Recorded data
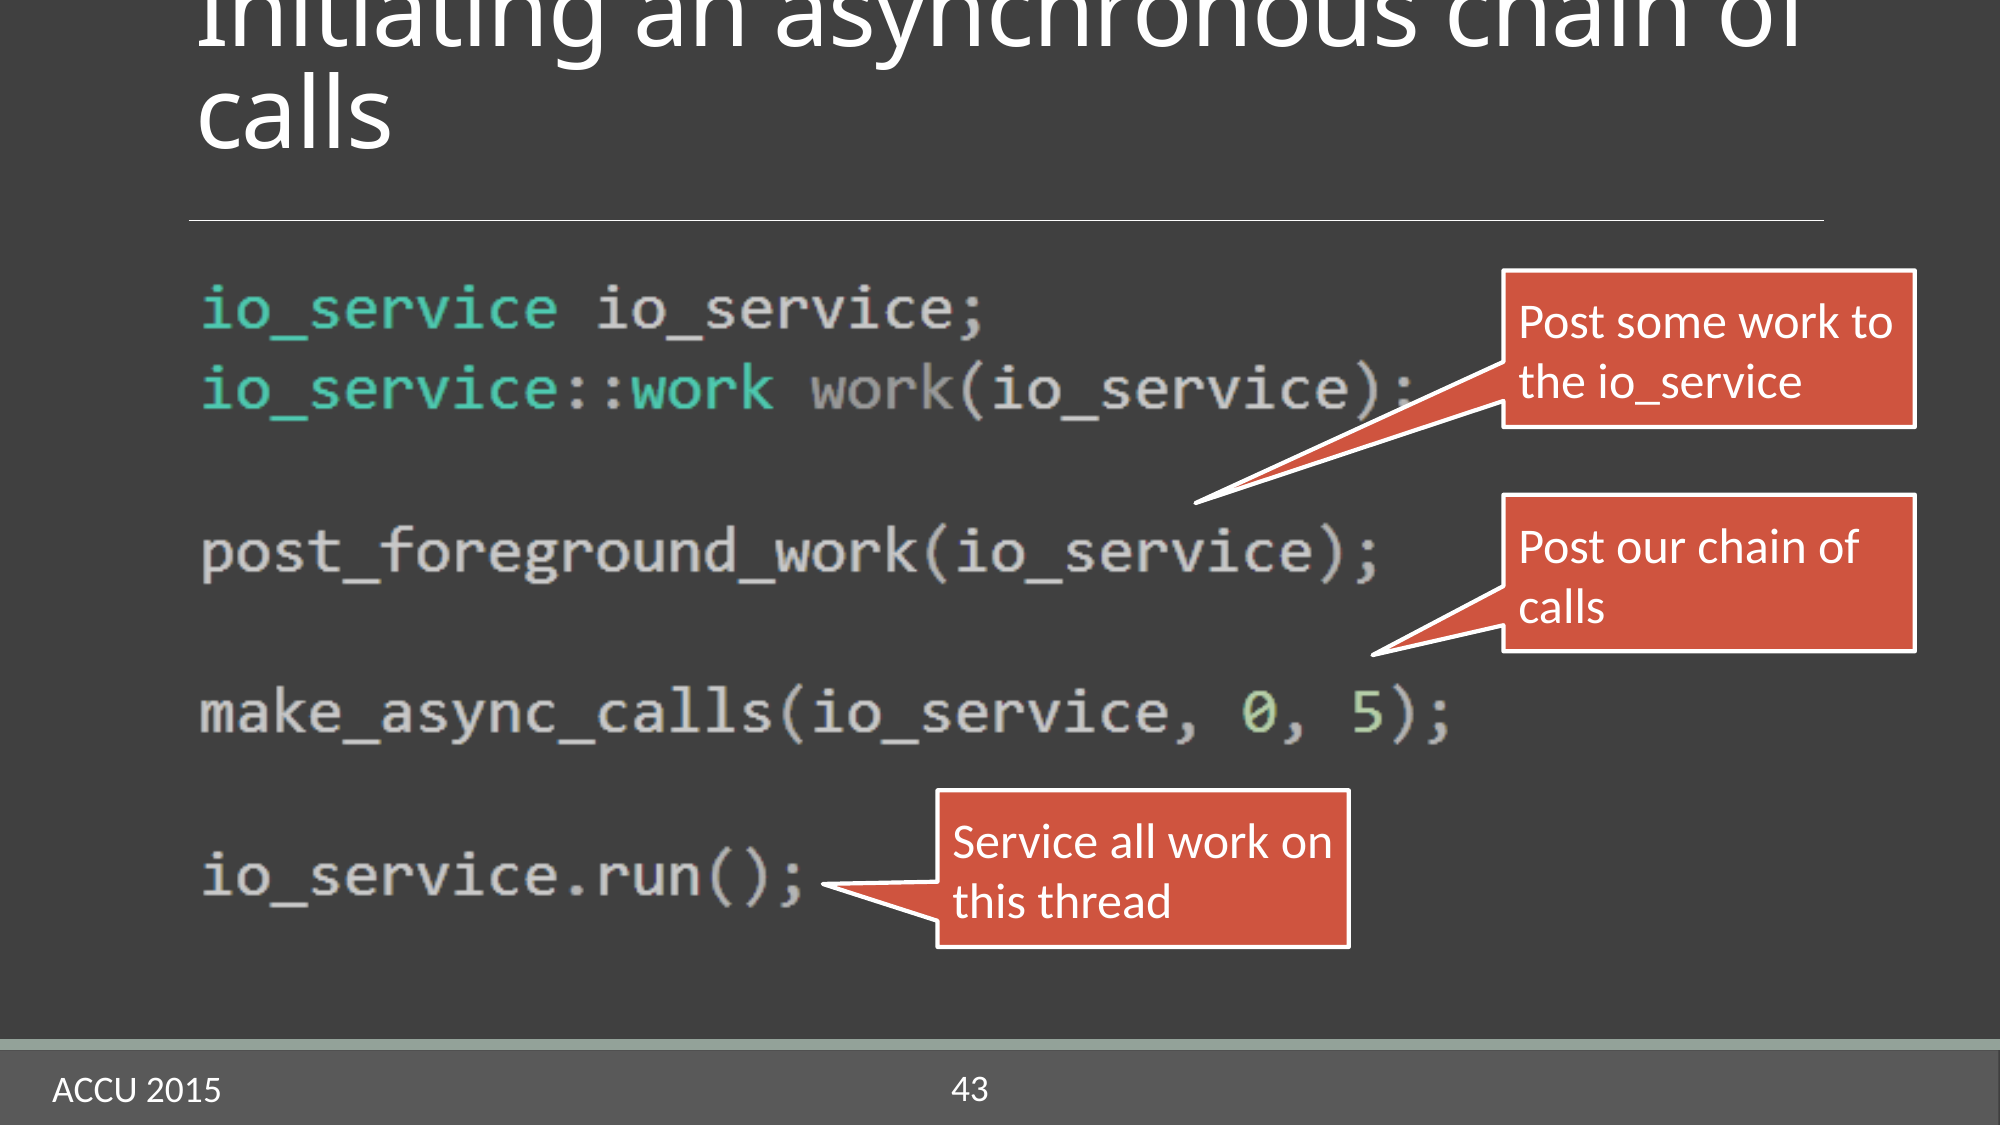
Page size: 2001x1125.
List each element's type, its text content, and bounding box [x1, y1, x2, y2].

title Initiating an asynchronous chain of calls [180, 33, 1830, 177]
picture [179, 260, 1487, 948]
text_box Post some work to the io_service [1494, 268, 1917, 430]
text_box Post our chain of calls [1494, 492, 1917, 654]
==
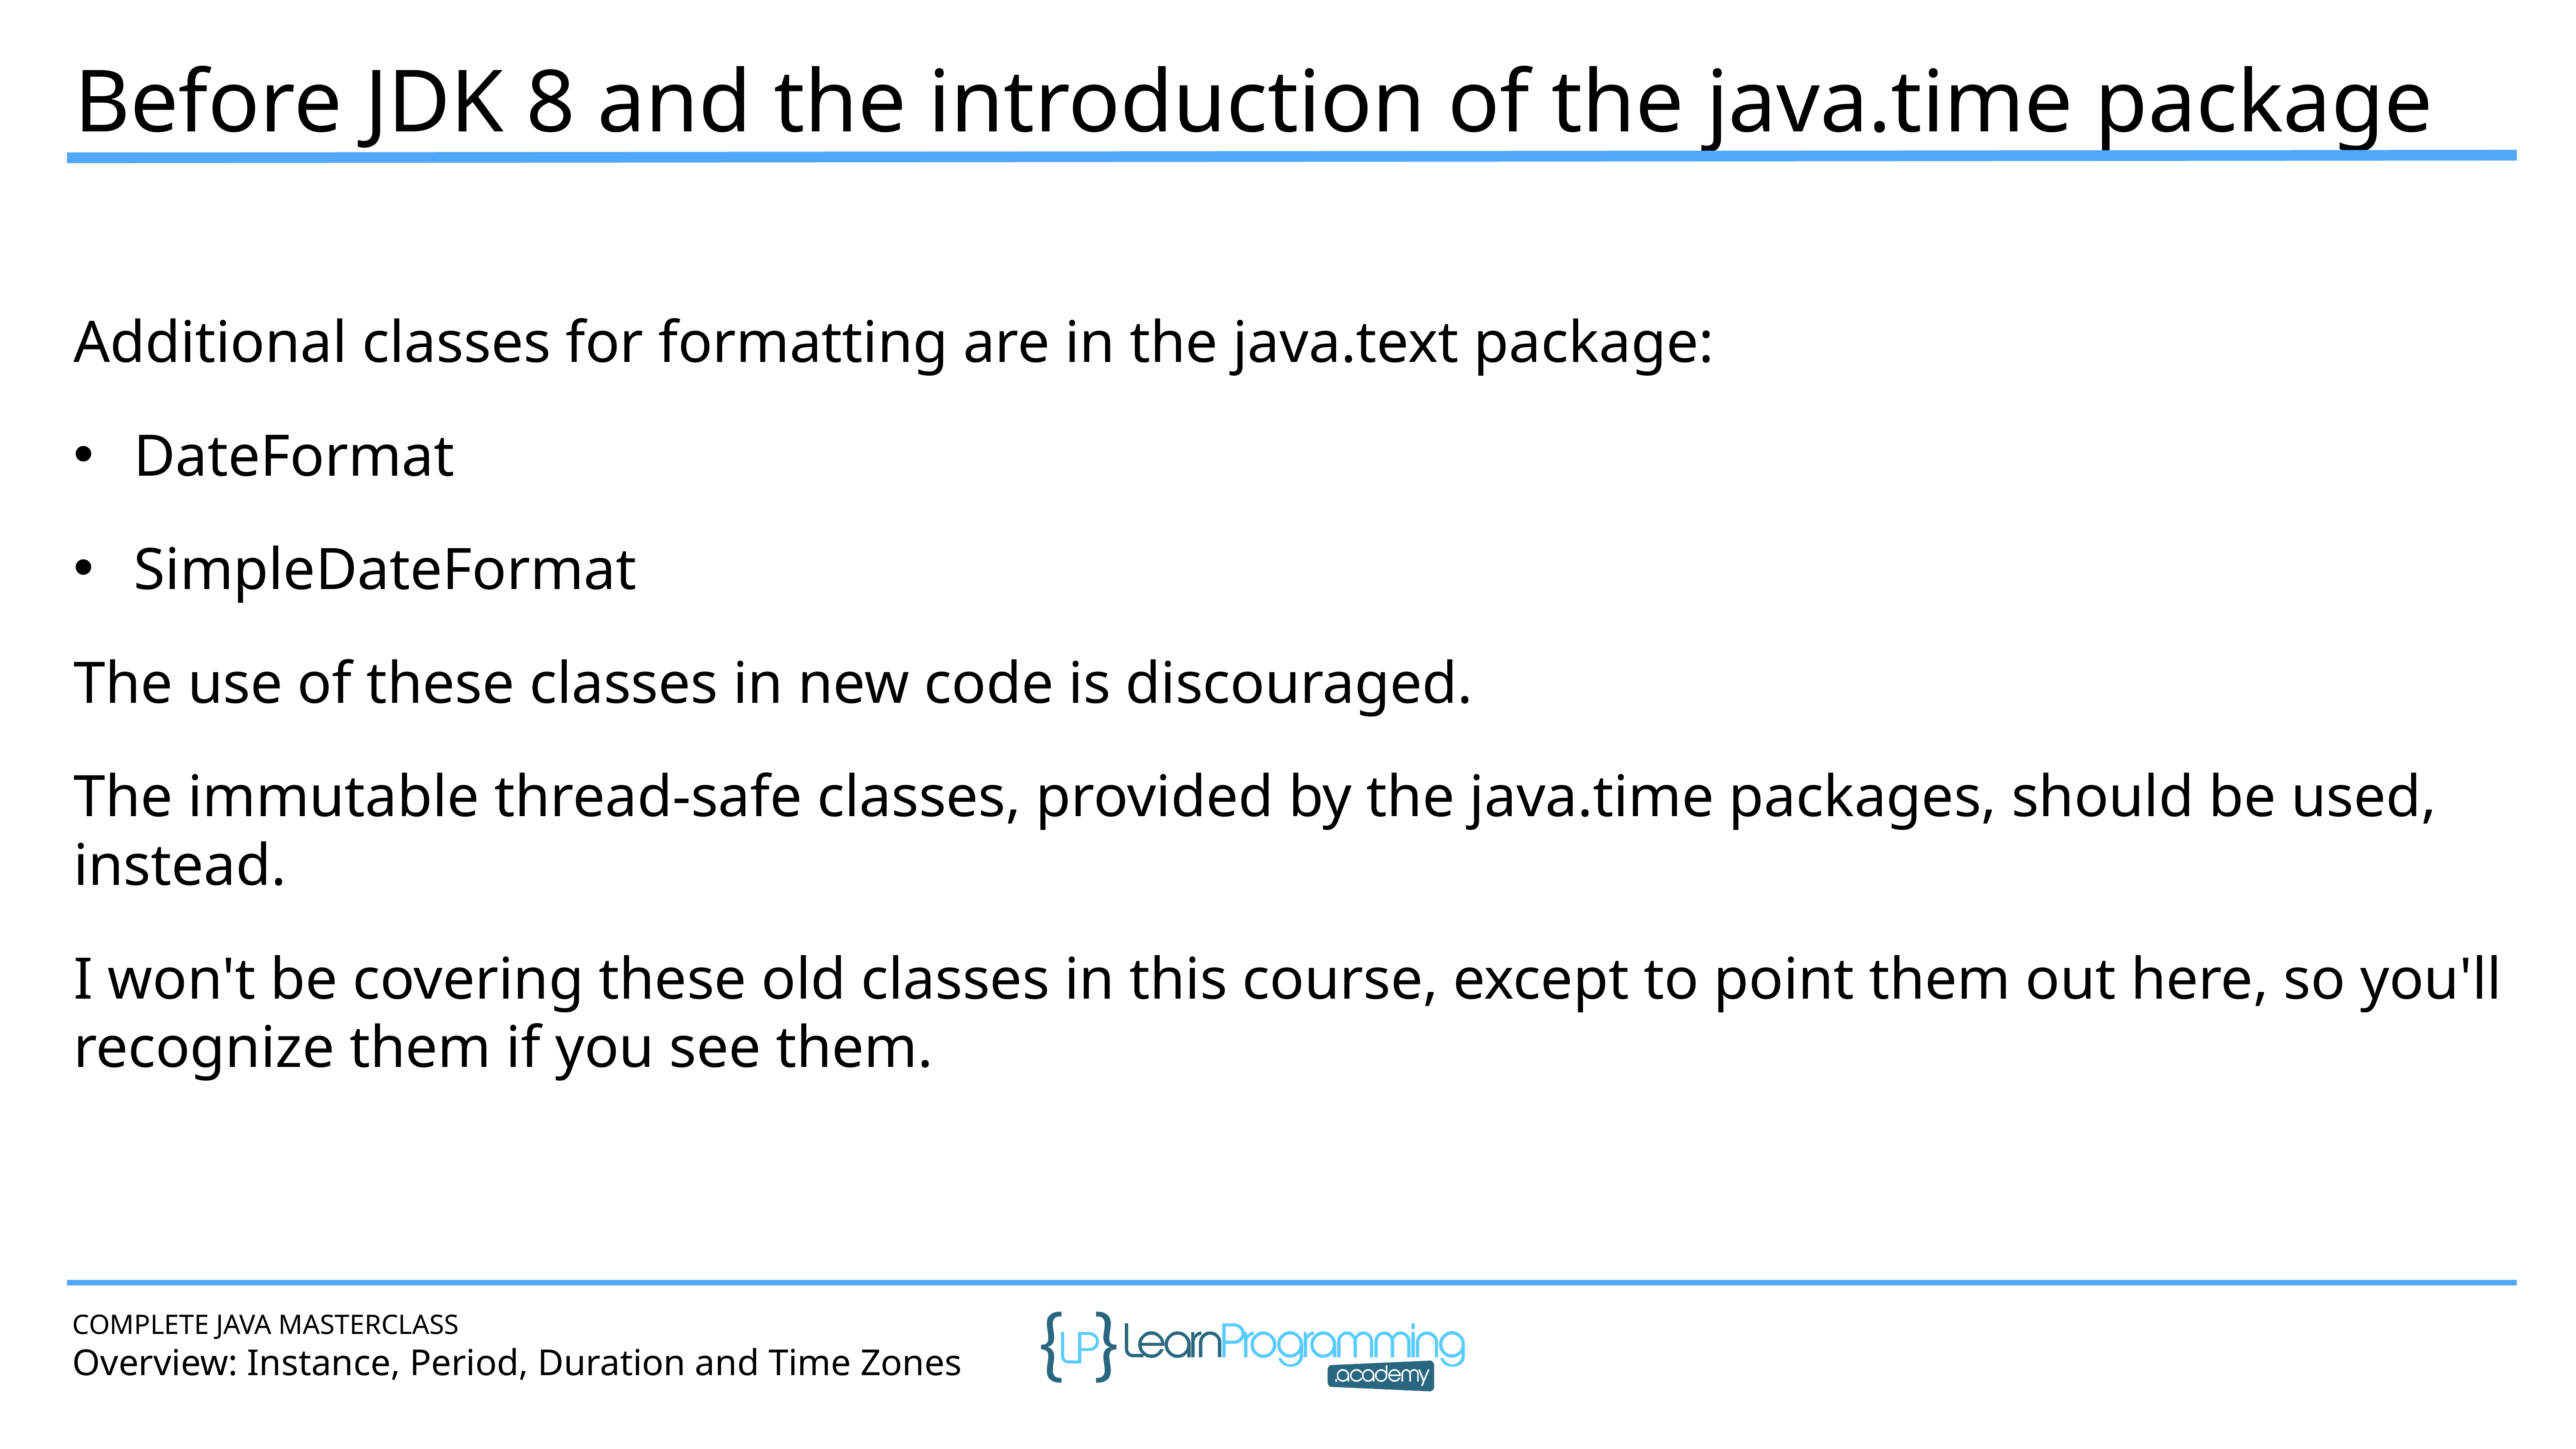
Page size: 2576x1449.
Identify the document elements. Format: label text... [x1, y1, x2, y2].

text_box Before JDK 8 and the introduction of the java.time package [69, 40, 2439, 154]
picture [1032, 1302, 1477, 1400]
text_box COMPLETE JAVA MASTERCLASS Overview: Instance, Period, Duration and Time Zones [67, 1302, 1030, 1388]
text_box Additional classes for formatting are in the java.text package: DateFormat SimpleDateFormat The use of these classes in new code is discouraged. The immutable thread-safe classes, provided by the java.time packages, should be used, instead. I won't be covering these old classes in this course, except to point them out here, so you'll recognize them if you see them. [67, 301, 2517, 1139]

● **Goal of the exercise**
The answer should be a single number: the count of lines in the data that include the string "Page".

● **Task result**
2